● Task item:
Write the next part of the excerpt on building a decision tree, picking up after the last line of its code.
(Beginning of Text for analysis)
The classes represent the two types of nodes: a normal node with two branches and the leafs. The code might look complex because of the print function. In essence only the constructor is interesting for this exercise since it states what data is stored in the tree.

Please try to construct the tree using the following methods and print the result (the graph will be exported in graphviz format) in a graphviz online visualizer.

In [11]:
def construct_tree(data):
    """ This method will construct the decision tree
    Result will be a Tree object. A Tree object has a default print operation in the .dot format.
    This format can be visualized using Graphviz or one of the online graphviz websites
    """
    
    # Get all possible questions
    questions = all_possible_questions(data)
    
    # Get information gain and best question
    question, info_gain = find_best_next_question(questions, data)
    
    # When information gain = 0, no splits needed anymore
    if info_gain == 0:
        return Leaf(data)

    # Split and recursively repeat
    true_data, false_data = question.partition(data)
    
    true_branch = construct_tree(true_data)
    false_branch = construct_tree(false_data)

    # Return tree
    return Tree(question, true_branch, false_branch)
(End of Text for analysis)
(Beginning of Data extract)
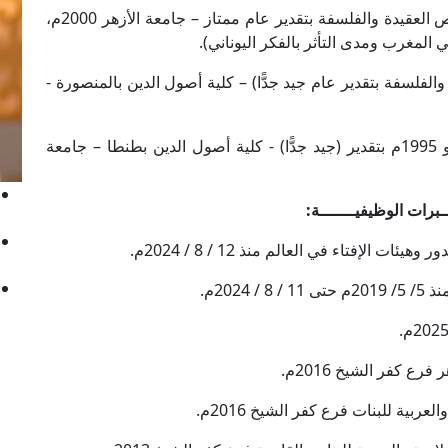
- درجة التخصص (الماجستير) في أصول الدين تخصص العقيدة والفلسفة بتقدير عام ممتاز – جامعة الأزهر 2000م،
 المغرب ومدى التأثر بالفكر اليوناني).
فلسفة بتقدير عام جيد جدًّا) – كلية أصول الدين بالمنصورة -
- ليسانس أصول الدين في العقيدة والفلسفة – مايو 1995م بتقدير (جيد جدًّا) - كلية أصول الدين بطنطا – جامعة
ـــبرات الوظيفيـــــــة:
الإفتاء في العالم منذ 12 / 8 / 2024م.
202م.
ع كفر الشيخ 2016م.
ربية للبنات فرع كفر الشيخ 2016م.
(End of Data extract)
● Written response:
In [12]:
# Construct tree and print the graphviz result
tree = construct_tree(data_with_labels)
print(tree)

digraph g {
	n [label="Counts: 5\n{'car': 0.4, 'train': 0.4, 'motorbike': 0.2}"];
}


### 1.4 Classification
Build a classify method that processes one sample and predicts the correct label by following the questions in the tree.

In [13]:
def classify(tree, sample):
    """
    This method should return the outcome labels and their probabilities for a given sample
    """
    if isinstance(tree, Leaf):
        # TODO: Your leaf code here...
        return 'some-label'
    else:
        # TODO: Your tree branch code here...
        return 'some-recursion'

In [14]:
# Take the first row out of the dataframe and remove the label (should classify as car)
sample = data_with_labels.iloc[0,:-1]

classify(tree, sample)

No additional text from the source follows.